- _Electronic design automation data_
/---
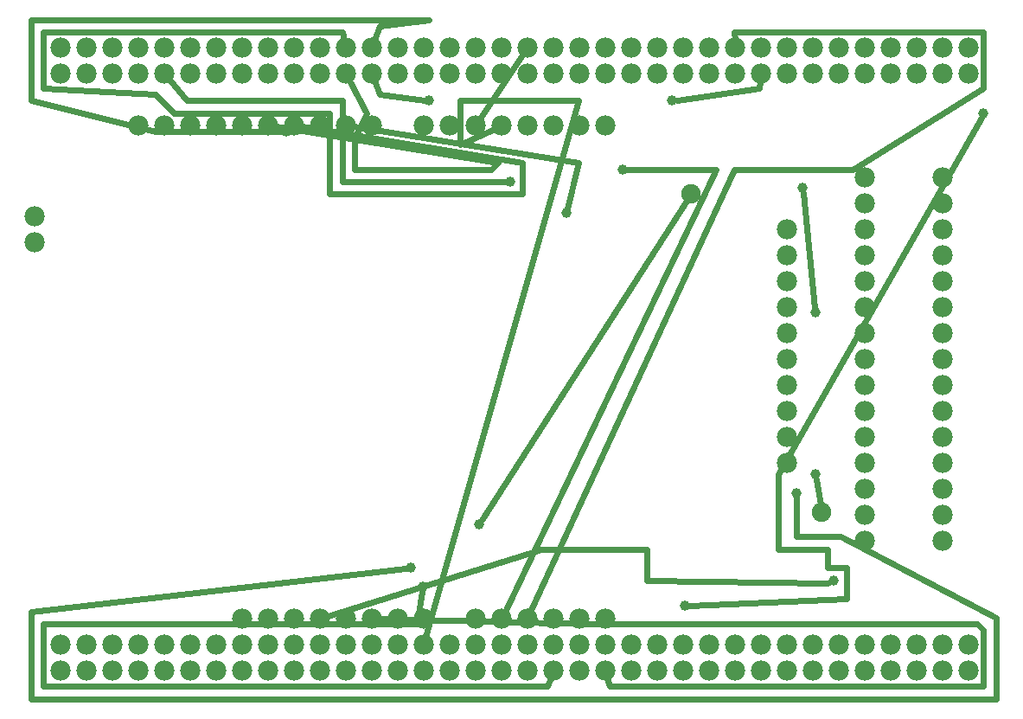
<source format=gbl>
G04 MADE WITH FRITZING*
G04 WWW.FRITZING.ORG*
G04 DOUBLE SIDED*
G04 HOLES PLATED*
G04 CONTOUR ON CENTER OF CONTOUR VECTOR*
%ASAXBY*%
%FSLAX23Y23*%
%MOIN*%
%OFA0B0*%
%SFA1.0B1.0*%
%ADD10C,0.078000*%
%ADD11C,0.039370*%
%ADD12C,0.075000*%
%ADD13C,0.024000*%
%LNCOPPER0*%
G90*
G70*
G54D10*
X174Y2433D03*
X274Y2433D03*
X374Y2433D03*
X474Y2433D03*
X574Y2433D03*
X674Y2433D03*
X774Y2433D03*
X874Y2433D03*
X974Y2433D03*
X1074Y2433D03*
X1174Y2433D03*
X1274Y2433D03*
X1374Y2433D03*
X1474Y2433D03*
X1574Y2433D03*
X1674Y2433D03*
X1774Y2433D03*
X1874Y2433D03*
X1974Y2433D03*
X2074Y2433D03*
X2174Y2433D03*
X2274Y2433D03*
X2374Y2433D03*
X2474Y2433D03*
X2574Y2433D03*
X2674Y2433D03*
X2774Y2433D03*
X2874Y2433D03*
X2974Y2433D03*
X3074Y2433D03*
X3174Y2433D03*
X3274Y2433D03*
X3374Y2433D03*
X3474Y2433D03*
X3574Y2433D03*
X3674Y2433D03*
X174Y2533D03*
X274Y2533D03*
X374Y2533D03*
X474Y2533D03*
X574Y2533D03*
X674Y2533D03*
X774Y2533D03*
X874Y2533D03*
X974Y2533D03*
X1074Y2533D03*
X1174Y2533D03*
X1274Y2533D03*
X1374Y2533D03*
X1474Y2533D03*
X1574Y2533D03*
X1674Y2533D03*
X1774Y2533D03*
X1874Y2533D03*
X1974Y2533D03*
X2074Y2533D03*
X2174Y2533D03*
X2274Y2533D03*
X2374Y2533D03*
X2474Y2533D03*
X2574Y2533D03*
X2674Y2533D03*
X2774Y2533D03*
X2874Y2533D03*
X2974Y2533D03*
X3074Y2533D03*
X3174Y2533D03*
X3274Y2533D03*
X3374Y2533D03*
X3474Y2533D03*
X3574Y2533D03*
X3674Y2533D03*
X174Y233D03*
X274Y233D03*
X374Y233D03*
X474Y233D03*
X574Y233D03*
X674Y233D03*
X774Y233D03*
X874Y233D03*
X974Y233D03*
X1074Y233D03*
X1174Y233D03*
X1274Y233D03*
X1374Y233D03*
X1474Y233D03*
X1574Y233D03*
X1674Y233D03*
X1774Y233D03*
X1874Y233D03*
X1974Y233D03*
X2074Y233D03*
X2174Y233D03*
X2274Y233D03*
X2374Y233D03*
X2474Y233D03*
X2574Y233D03*
X2674Y233D03*
X2774Y233D03*
X2874Y233D03*
X2974Y233D03*
X3074Y233D03*
X3174Y233D03*
X3274Y233D03*
X3374Y233D03*
X3474Y233D03*
X3574Y233D03*
X3674Y233D03*
X174Y133D03*
X274Y133D03*
X374Y133D03*
X474Y133D03*
X574Y133D03*
X674Y133D03*
X774Y133D03*
X874Y133D03*
X974Y133D03*
X1074Y133D03*
X1174Y133D03*
X1274Y133D03*
X1374Y133D03*
X1474Y133D03*
X1574Y133D03*
X1674Y133D03*
X1774Y133D03*
X1874Y133D03*
X1974Y133D03*
X2074Y133D03*
X2174Y133D03*
X2274Y133D03*
X2374Y133D03*
X2474Y133D03*
X2574Y133D03*
X2674Y133D03*
X2774Y133D03*
X2874Y133D03*
X2974Y133D03*
X3074Y133D03*
X3174Y133D03*
X3274Y133D03*
X3374Y133D03*
X3474Y133D03*
X3574Y133D03*
X3674Y133D03*
X2274Y333D03*
X2174Y333D03*
X2074Y333D03*
X1974Y333D03*
X1874Y333D03*
X1774Y333D03*
X1574Y333D03*
X1474Y333D03*
X1374Y333D03*
X1274Y333D03*
X1174Y333D03*
X1074Y333D03*
X974Y333D03*
X874Y333D03*
X2274Y2233D03*
X2174Y2233D03*
X2074Y2233D03*
X1974Y2233D03*
X1874Y2233D03*
X1774Y2233D03*
X1674Y2233D03*
X1574Y2233D03*
X1374Y2233D03*
X1274Y2233D03*
X1174Y2233D03*
X1074Y2233D03*
X974Y2233D03*
X874Y2233D03*
X774Y2233D03*
X674Y2233D03*
X574Y2233D03*
X474Y2233D03*
X1374Y2233D03*
X1274Y2233D03*
X1174Y2233D03*
X1074Y2233D03*
X974Y2233D03*
X874Y2233D03*
X774Y2233D03*
X674Y2233D03*
X574Y2233D03*
X474Y2233D03*
G54D11*
X3156Y480D03*
X2340Y2064D03*
X2532Y2328D03*
X1572Y456D03*
X1596Y2328D03*
X2580Y384D03*
X3732Y2280D03*
X1908Y2016D03*
X1524Y528D03*
X3012Y816D03*
X1044Y2208D03*
X2124Y1896D03*
G54D12*
X3108Y744D03*
X2604Y1968D03*
G54D11*
X3084Y888D03*
X3084Y1512D03*
X3036Y1992D03*
X1788Y696D03*
G54D10*
X2974Y933D03*
X2974Y1033D03*
X2974Y1133D03*
X2974Y1233D03*
X2974Y1333D03*
X2974Y1433D03*
X2974Y1533D03*
X2974Y1633D03*
X2974Y1733D03*
X2974Y1833D03*
X2974Y933D03*
X2974Y1033D03*
X2974Y1133D03*
X2974Y1233D03*
X2974Y1333D03*
X2974Y1433D03*
X2974Y1533D03*
X2974Y1633D03*
X2974Y1733D03*
X2974Y1833D03*
X3274Y633D03*
X3274Y733D03*
X3274Y833D03*
X3274Y933D03*
X3274Y1033D03*
X3274Y1133D03*
X3274Y1233D03*
X3274Y1333D03*
X3274Y1433D03*
X3274Y1533D03*
X3274Y1633D03*
X3274Y1733D03*
X3274Y1833D03*
X3274Y1933D03*
X3274Y2033D03*
X3574Y633D03*
X3574Y733D03*
X3574Y833D03*
X3574Y933D03*
X3574Y1033D03*
X3574Y1133D03*
X3574Y1233D03*
X3574Y1333D03*
X3574Y1433D03*
X3574Y1533D03*
X3574Y1633D03*
X3574Y1733D03*
X3574Y1833D03*
X3574Y1933D03*
X3574Y2033D03*
X74Y1883D03*
X74Y1783D03*
G54D13*
X1957Y2508D02*
X1791Y2258D01*
D02*
X1847Y2220D02*
X1716Y2160D01*
D02*
X1716Y2160D02*
X1716Y2328D01*
D02*
X1716Y2328D02*
X2172Y2328D01*
D02*
X2172Y2328D02*
X1582Y262D01*
D02*
X1986Y360D02*
X2772Y2064D01*
D02*
X2772Y2064D02*
X3228Y2064D01*
D02*
X3228Y2064D02*
X3732Y2376D01*
D02*
X3732Y2376D02*
X3732Y2592D01*
X3732Y2592D02*
X2772Y2592D01*
X2772Y2592D02*
X2773Y2563D01*
D02*
X1404Y332D02*
X2220Y312D01*
X2220Y312D02*
X3708Y312D01*
X3708Y312D02*
X3732Y288D01*
X3732Y288D02*
X3732Y72D01*
X3732Y72D02*
X2292Y72D01*
X2292Y72D02*
X2282Y104D01*
D02*
X1203Y342D02*
X2028Y600D01*
X2028Y600D02*
X2436Y600D01*
X2436Y600D02*
X2436Y480D01*
X2436Y480D02*
X3132Y468D01*
X3132Y468D02*
X3139Y471D01*
D02*
X1887Y360D02*
X2700Y2064D01*
D02*
X2700Y2064D02*
X2359Y2064D01*
D02*
X2551Y2330D02*
X2868Y2376D01*
D02*
X2868Y2376D02*
X2871Y2403D01*
D02*
X1569Y437D02*
X1548Y312D01*
X1548Y312D02*
X108Y312D01*
X108Y312D02*
X108Y72D01*
X108Y72D02*
X2052Y72D01*
X2052Y72D02*
X2064Y105D01*
D02*
X1384Y2405D02*
X1404Y2352D01*
D02*
X1404Y2352D02*
X1577Y2330D01*
D02*
X1004Y2228D02*
X1860Y2088D01*
D02*
X1860Y2088D02*
X1836Y2064D01*
D02*
X1836Y2064D02*
X1308Y2064D01*
D02*
X1308Y2064D02*
X1308Y2184D01*
D02*
X1308Y2184D02*
X1356Y2280D01*
D02*
X1356Y2280D02*
X1288Y2406D01*
D02*
X2599Y384D02*
X3204Y408D01*
X3204Y408D02*
X3204Y528D01*
X3204Y528D02*
X3132Y528D01*
X3132Y528D02*
X3132Y600D01*
X3132Y600D02*
X2940Y600D01*
X2940Y600D02*
X2940Y888D01*
X2940Y888D02*
X3723Y2263D01*
D02*
X593Y2410D02*
X660Y2328D01*
D02*
X660Y2328D02*
X1260Y2328D01*
D02*
X1260Y2328D02*
X1260Y2016D01*
D02*
X1260Y2016D02*
X1889Y2016D01*
D02*
X1104Y2228D02*
X1956Y2088D01*
D02*
X1956Y2088D02*
X1956Y1968D01*
D02*
X1956Y1968D02*
X1212Y1968D01*
D02*
X1212Y1968D02*
X1212Y2280D01*
D02*
X1212Y2280D02*
X612Y2280D01*
D02*
X612Y2280D02*
X540Y2352D01*
D02*
X540Y2352D02*
X108Y2376D01*
X108Y2376D02*
X108Y2592D01*
X108Y2592D02*
X1260Y2592D01*
X1260Y2592D02*
X1267Y2562D01*
D02*
X1505Y525D02*
X60Y360D01*
X60Y360D02*
X60Y24D01*
X60Y24D02*
X3780Y24D01*
X3780Y24D02*
X3780Y336D01*
X3780Y336D02*
X3180Y648D01*
X3180Y648D02*
X3012Y648D01*
X3012Y648D02*
X3012Y797D01*
D02*
X1384Y2561D02*
X1404Y2616D01*
D02*
X1404Y2616D02*
X1596Y2640D01*
X1596Y2640D02*
X60Y2640D01*
X60Y2640D02*
X60Y2328D01*
D02*
X60Y2328D02*
X540Y2208D01*
D02*
X540Y2208D02*
X1025Y2208D01*
D02*
X2129Y1914D02*
X2172Y2088D01*
D02*
X2172Y2088D02*
X1304Y2228D01*
D02*
X3103Y772D02*
X3087Y869D01*
D02*
X3082Y1530D02*
X3038Y1973D01*
D02*
X2589Y1943D02*
X1798Y712D01*
G04 End of Copper0*
M02*
</source>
\---
- _EXERCISE_
Beginning at the line with "X374Y133D03*" and stopping after the line with "X2974Y133D03*", please write out every line of the data above exactly and nothing else.

- _RESPONSE FOR THIS EXERCISE_
X374Y133D03*
X474Y133D03*
X574Y133D03*
X674Y133D03*
X774Y133D03*
X874Y133D03*
X974Y133D03*
X1074Y133D03*
X1174Y133D03*
X1274Y133D03*
X1374Y133D03*
X1474Y133D03*
X1574Y133D03*
X1674Y133D03*
X1774Y133D03*
X1874Y133D03*
X1974Y133D03*
X2074Y133D03*
X2174Y133D03*
X2274Y133D03*
X2374Y133D03*
X2474Y133D03*
X2574Y133D03*
X2674Y133D03*
X2774Y133D03*
X2874Y133D03*
X2974Y133D03*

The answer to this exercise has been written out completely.